• _Exercise goal_:
Type the listing below out again exactly. No images.
________________________________________
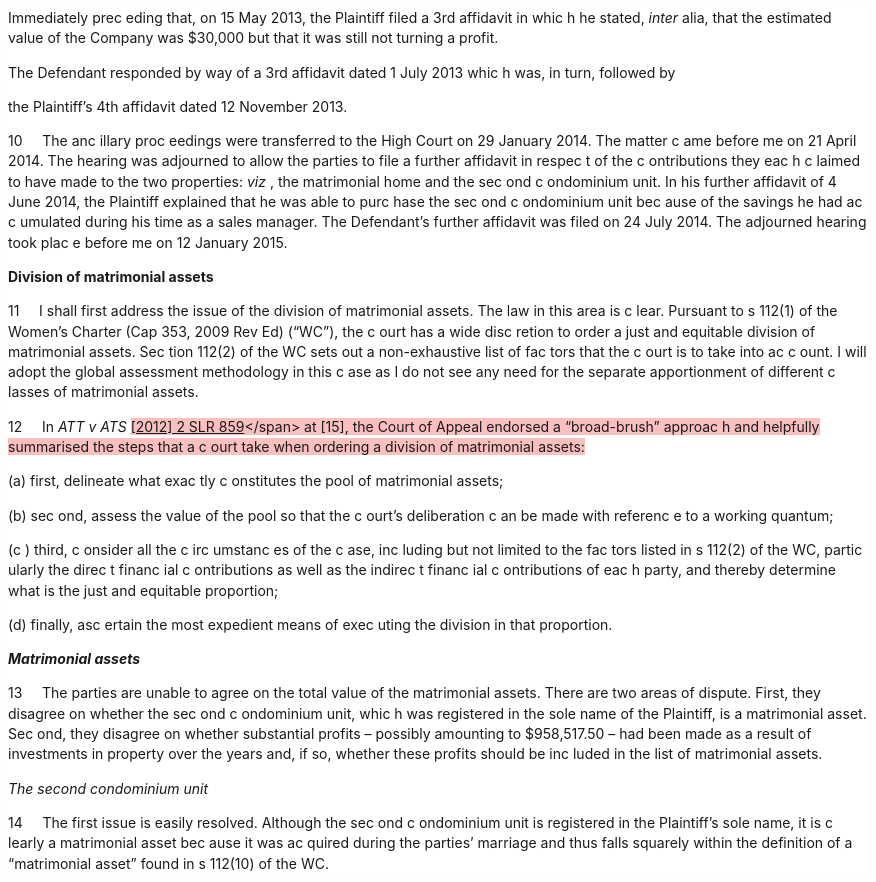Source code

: Immediately prec eding that, on 15 May 2013, the Plaintiff filed a 3rd affidavit in whic h he stated, _inter_ alia, that the estimated value of the Company was $30,000 but that it was still not turning a profit. 


The Defendant responded by way of a 3rd affidavit dated 1 July 2013 whic h was, in turn, followed by 

the Plaintiff’s 4th affidavit dated 12 November 2013. 

10     The anc illary proc eedings were transferred to the High Court on 29 January 2014. The matter c ame before me on 21 April 2014. The hearing was adjourned to allow the parties to file a further affidavit in respec t of the c ontributions they eac h c laimed to have made to the two properties: _viz_ , the matrimonial home and the sec ond c ondominium unit. In his further affidavit of 4 June 2014, the Plaintiff explained that he was able to purc hase the sec ond c ondominium unit bec ause of the savings he had ac c umulated during his time as a sales manager. The Defendant’s further affidavit was filed on 24 July 2014. The adjourned hearing took plac e before me on 12 January 2015. 

**Division of matrimonial assets** 

11     I shall first address the issue of the division of matrimonial assets. The law in this area is c lear. Pursuant to s 112(1) of the Women’s Charter (Cap 353, 2009 Rev Ed) (“WC”), the c ourt has a wide disc retion to order a just and equitable division of matrimonial assets. Sec tion 112(2) of the WC sets out a non-exhaustive list of fac tors that the c ourt is to take into ac c ount. I will adopt the global assessment methodology in this c ase as I do not see any need for the separate apportionment of different c lasses of matrimonial assets. 

12     In _ATT v ATS_ <span style="background-color: #FAC0C0">[[2012] 2 SLR 859]("https://www.open.gov.sg")</span> at [15], the Court of Appeal endorsed a “broad-brush” approac h and helpfully summarised the steps that a c ourt take when ordering a division of matrimonial assets: 

 (a) first, delineate what exac tly c onstitutes the pool of matrimonial assets; 

 (b) sec ond, assess the value of the pool so that the c ourt’s deliberation c an be made with referenc e to a working quantum; 

 (c ) third, c onsider all the c irc umstanc es of the c ase, inc luding but not limited to the fac tors listed in s 112(2) of the WC, partic ularly the direc t financ ial c ontributions as well as the indirec t financ ial c ontributions of eac h party, and thereby determine what is the just and equitable proportion; 

 (d) finally, asc ertain the most expedient means of exec uting the division in that proportion. 

**_Matrimonial assets_** 

13     The parties are unable to agree on the total value of the matrimonial assets. There are two areas of dispute. First, they disagree on whether the sec ond c ondominium unit, whic h was registered in the sole name of the Plaintiff, is a matrimonial asset. Sec ond, they disagree on whether substantial profits – possibly amounting to $958,517.50 – had been made as a result of investments in property over the years and, if so, whether these profits should be inc luded in the list of matrimonial assets. 

_The second condominium unit_ 

14     The first issue is easily resolved. Although the sec ond c ondominium unit is registered in the Plaintiff’s sole name, it is c learly a matrimonial asset bec ause it was ac quired during the parties’ marriage and thus falls squarely within the definition of a “matrimonial asset” found in s 112(10) of the WC.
________________________________________
• _Problem solution_:
Source code

: Immediately prec eding that, on 15 May 2013, the Plaintiff filed a 3rd affidavit in whic h he stated, _inter_ alia, that the estimated value of the Company was $30,000 but that it was still not turning a profit. 


The Defendant responded by way of a 3rd affidavit dated 1 July 2013 whic h was, in turn, followed by 

the Plaintiff’s 4th affidavit dated 12 November 2013. 

10     The anc illary proc eedings were transferred to the High Court on 29 January 2014. The matter c ame before me on 21 April 2014. The hearing was adjourned to allow the parties to file a further affidavit in respec t of the c ontributions they eac h c laimed to have made to the two properties: _viz_ , the matrimonial home and the sec ond c ondominium unit. In his further affidavit of 4 June 2014, the Plaintiff explained that he was able to purc hase the sec ond c ondominium unit bec ause of the savings he had ac c umulated during his time as a sales manager. The Defendant’s further affidavit was filed on 24 July 2014. The adjourned hearing took plac e before me on 12 January 2015. 

**Division of matrimonial assets** 

11     I shall first address the issue of the division of matrimonial assets. The law in this area is c lear. Pursuant to s 112(1) of the Women’s Charter (Cap 353, 2009 Rev Ed) (“WC”), the c ourt has a wide disc retion to order a just and equitable division of matrimonial assets. Sec tion 112(2) of the WC sets out a non-exhaustive list of fac tors that the c ourt is to take into ac c ount. I will adopt the global assessment methodology in this c ase as I do not see any need for the separate apportionment of different c lasses of matrimonial assets. 

12     In _ATT v ATS_ <span style="background-color: #FAC0C0">[[2012] 2 SLR 859]("https://www.open.gov.sg")</span> at [15], the Court of Appeal endorsed a “broad-brush” approac h and helpfully summarised the steps that a c ourt take when ordering a division of matrimonial assets: 

 (a) first, delineate what exac tly c onstitutes the pool of matrimonial assets; 

 (b) sec ond, assess the value of the pool so that the c ourt’s deliberation c an be made with referenc e to a working quantum; 

 (c ) third, c onsider all the c irc umstanc es of the c ase, inc luding but not limited to the fac tors listed in s 112(2) of the WC, partic ularly the direc t financ ial c ontributions as well as the indirec t financ ial c ontributions of eac h party, and thereby determine what is the just and equitable proportion; 

 (d) finally, asc ertain the most expedient means of exec uting the division in that proportion. 

**_Matrimonial assets_** 

13     The parties are unable to agree on the total value of the matrimonial assets. There are two areas of dispute. First, they disagree on whether the sec ond c ondominium unit, whic h was registered in the sole name of the Plaintiff, is a matrimonial asset. Sec ond, they disagree on whether substantial profits – possibly amounting to $958,517.50 – had been made as a result of investments in property over the years and, if so, whether these profits should be inc luded in the list of matrimonial assets. 

_The second condominium unit_ 

14     The first issue is easily resolved. Although the sec ond c ondominium unit is registered in the Plaintiff’s sole name, it is c learly a matrimonial asset bec ause it was ac quired during the parties’ marriage and thus falls squarely within the definition of a “matrimonial asset” found in s 112(10) of the WC.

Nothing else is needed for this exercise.